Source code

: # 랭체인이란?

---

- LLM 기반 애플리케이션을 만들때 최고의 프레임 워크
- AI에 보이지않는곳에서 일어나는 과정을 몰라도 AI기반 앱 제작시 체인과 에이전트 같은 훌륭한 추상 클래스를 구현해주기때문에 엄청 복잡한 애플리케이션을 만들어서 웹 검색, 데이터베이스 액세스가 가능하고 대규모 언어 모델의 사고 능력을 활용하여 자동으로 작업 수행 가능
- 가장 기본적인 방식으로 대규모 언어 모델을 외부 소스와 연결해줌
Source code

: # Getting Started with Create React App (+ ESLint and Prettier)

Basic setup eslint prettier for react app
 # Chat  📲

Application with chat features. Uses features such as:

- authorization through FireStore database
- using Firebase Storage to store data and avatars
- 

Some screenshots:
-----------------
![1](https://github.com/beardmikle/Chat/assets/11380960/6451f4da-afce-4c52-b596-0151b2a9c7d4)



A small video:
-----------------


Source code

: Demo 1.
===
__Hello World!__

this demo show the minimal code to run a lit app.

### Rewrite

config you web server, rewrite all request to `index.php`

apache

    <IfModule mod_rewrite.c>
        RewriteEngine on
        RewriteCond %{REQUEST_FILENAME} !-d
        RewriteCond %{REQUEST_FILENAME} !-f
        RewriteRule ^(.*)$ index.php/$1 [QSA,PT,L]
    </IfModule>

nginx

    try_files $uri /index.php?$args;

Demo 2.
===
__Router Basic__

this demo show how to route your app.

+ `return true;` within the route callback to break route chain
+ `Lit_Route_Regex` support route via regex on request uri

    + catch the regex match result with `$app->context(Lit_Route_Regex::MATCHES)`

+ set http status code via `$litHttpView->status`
*-*-*
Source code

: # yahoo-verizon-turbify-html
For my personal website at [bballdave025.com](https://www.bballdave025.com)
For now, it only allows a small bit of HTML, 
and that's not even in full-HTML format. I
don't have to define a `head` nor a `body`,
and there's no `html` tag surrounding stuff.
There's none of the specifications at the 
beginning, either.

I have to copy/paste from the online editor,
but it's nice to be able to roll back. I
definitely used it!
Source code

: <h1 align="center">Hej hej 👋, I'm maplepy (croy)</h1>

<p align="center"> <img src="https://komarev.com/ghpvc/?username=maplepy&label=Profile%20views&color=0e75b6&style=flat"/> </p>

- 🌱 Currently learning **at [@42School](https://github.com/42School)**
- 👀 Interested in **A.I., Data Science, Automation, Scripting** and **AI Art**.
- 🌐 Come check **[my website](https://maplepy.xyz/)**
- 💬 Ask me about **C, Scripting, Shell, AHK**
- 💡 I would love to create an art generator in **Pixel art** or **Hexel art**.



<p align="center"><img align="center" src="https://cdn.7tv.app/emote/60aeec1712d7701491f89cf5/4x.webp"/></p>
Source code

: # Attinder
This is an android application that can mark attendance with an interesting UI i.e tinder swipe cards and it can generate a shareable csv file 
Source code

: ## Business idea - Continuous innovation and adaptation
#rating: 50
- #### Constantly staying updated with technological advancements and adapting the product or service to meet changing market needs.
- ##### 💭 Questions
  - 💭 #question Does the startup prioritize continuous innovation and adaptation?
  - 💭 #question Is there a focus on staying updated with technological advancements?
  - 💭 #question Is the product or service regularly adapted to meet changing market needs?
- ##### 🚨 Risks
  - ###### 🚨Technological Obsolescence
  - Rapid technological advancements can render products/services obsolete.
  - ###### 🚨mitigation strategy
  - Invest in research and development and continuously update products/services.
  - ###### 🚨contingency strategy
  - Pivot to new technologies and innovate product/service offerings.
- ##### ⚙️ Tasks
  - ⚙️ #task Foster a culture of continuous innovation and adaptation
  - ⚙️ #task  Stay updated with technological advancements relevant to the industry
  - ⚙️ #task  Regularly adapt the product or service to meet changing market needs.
*-*-*
The answer must consist of every line from the entries above that contains "innovation".

: ## Business idea - Continuous innovation and adaptation
  - 💭 #question Does the startup prioritize continuous innovation and adaptation?
  - ⚙️ #task Foster a culture of continuous innovation and adaptation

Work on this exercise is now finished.